** begin **

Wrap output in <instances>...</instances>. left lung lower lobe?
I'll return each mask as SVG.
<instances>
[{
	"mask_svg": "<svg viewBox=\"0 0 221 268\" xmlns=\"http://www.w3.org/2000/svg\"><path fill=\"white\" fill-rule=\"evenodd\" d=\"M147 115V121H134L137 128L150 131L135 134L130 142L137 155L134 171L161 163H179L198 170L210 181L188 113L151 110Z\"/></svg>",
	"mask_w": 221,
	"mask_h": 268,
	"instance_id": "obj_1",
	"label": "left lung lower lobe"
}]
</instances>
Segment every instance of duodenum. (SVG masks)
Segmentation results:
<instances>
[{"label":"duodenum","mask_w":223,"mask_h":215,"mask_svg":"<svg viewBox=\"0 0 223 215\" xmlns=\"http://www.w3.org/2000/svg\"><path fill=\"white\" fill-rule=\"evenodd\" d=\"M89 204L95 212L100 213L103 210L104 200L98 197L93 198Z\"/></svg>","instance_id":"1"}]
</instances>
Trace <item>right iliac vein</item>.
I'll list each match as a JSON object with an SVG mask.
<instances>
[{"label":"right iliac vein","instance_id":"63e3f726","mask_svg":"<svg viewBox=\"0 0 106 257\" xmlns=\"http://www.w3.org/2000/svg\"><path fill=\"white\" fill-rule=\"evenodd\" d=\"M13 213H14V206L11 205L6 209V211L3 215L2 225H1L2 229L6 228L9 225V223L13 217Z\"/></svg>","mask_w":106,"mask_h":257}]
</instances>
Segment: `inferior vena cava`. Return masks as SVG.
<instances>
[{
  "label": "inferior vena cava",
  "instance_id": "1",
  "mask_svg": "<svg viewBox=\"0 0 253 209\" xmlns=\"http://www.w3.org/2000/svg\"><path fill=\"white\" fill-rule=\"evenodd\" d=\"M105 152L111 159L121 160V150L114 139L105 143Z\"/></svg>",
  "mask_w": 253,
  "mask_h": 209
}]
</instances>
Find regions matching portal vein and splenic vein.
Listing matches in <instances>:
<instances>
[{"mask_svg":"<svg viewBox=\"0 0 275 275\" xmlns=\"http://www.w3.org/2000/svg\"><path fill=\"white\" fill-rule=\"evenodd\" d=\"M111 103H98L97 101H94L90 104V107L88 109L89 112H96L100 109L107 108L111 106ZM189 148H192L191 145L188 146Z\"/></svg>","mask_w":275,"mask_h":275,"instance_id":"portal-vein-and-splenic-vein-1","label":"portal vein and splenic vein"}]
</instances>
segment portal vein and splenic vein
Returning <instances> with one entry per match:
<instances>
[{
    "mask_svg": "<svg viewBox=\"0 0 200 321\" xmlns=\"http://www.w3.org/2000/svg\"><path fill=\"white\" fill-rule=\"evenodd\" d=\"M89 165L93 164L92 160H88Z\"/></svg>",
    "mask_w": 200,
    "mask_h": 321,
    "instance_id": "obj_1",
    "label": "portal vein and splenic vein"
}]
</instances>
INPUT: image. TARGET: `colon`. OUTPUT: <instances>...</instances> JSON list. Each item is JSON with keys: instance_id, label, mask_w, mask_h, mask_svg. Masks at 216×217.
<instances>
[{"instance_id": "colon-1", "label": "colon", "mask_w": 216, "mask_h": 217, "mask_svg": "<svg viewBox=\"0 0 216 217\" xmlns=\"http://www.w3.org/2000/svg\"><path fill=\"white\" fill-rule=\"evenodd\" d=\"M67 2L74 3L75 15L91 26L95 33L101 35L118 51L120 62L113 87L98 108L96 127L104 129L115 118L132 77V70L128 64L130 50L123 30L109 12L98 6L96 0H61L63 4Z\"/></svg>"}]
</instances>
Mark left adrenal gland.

** end **

> _AIM OF THE TASK_
Tally the lines in the data above that contain the string "vena". Reply with the number alone.

> _RESULT OF THIS EXERCISE_
2